What to do: If a line in the data below includes the string "standing", please return a copy of it.

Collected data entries
++++++++++++++++++++
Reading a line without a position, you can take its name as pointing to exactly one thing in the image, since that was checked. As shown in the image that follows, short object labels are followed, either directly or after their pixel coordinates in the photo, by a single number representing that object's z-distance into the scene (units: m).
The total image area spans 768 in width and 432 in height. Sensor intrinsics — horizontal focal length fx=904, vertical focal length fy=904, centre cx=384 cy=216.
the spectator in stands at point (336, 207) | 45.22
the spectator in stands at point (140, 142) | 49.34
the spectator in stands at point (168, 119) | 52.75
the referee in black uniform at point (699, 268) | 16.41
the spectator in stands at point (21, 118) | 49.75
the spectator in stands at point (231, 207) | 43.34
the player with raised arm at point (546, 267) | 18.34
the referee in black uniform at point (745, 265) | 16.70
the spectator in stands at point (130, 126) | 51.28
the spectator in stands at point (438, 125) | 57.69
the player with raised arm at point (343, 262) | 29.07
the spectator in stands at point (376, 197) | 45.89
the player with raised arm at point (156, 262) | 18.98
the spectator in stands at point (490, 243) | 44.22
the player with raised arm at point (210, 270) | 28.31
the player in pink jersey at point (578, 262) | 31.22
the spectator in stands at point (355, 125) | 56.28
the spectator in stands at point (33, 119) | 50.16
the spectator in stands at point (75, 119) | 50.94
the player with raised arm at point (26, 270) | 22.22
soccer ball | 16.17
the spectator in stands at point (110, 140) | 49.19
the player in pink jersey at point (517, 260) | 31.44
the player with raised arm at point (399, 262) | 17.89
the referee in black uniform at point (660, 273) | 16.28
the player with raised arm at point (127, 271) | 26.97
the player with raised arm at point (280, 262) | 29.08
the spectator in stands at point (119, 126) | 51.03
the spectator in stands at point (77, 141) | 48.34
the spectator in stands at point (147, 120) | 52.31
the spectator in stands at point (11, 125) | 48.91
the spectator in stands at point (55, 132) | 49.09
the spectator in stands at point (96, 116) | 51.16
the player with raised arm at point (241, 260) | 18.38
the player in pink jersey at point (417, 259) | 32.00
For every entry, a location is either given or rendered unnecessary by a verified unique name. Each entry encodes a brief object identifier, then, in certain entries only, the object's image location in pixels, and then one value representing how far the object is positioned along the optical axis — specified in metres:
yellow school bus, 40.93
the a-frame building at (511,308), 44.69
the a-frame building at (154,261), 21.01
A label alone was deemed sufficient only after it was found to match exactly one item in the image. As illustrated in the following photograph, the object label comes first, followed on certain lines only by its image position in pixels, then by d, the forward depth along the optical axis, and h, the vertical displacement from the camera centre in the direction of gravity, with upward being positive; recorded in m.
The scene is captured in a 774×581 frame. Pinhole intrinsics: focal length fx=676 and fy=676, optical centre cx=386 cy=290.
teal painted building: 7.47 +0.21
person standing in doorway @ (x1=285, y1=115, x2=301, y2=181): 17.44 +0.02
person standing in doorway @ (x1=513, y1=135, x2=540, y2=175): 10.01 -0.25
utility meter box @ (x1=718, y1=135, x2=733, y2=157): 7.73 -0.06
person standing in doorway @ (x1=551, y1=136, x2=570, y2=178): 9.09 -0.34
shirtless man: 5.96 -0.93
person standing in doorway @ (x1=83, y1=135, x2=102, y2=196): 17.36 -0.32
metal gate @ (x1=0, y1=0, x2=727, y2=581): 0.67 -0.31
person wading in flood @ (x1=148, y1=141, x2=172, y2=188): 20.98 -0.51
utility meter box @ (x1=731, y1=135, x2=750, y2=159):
++++++++++++++++++++
Task output:
person standing in doorway @ (x1=285, y1=115, x2=301, y2=181): 17.44 +0.02
person standing in doorway @ (x1=513, y1=135, x2=540, y2=175): 10.01 -0.25
person standing in doorway @ (x1=551, y1=136, x2=570, y2=178): 9.09 -0.34
person standing in doorway @ (x1=83, y1=135, x2=102, y2=196): 17.36 -0.32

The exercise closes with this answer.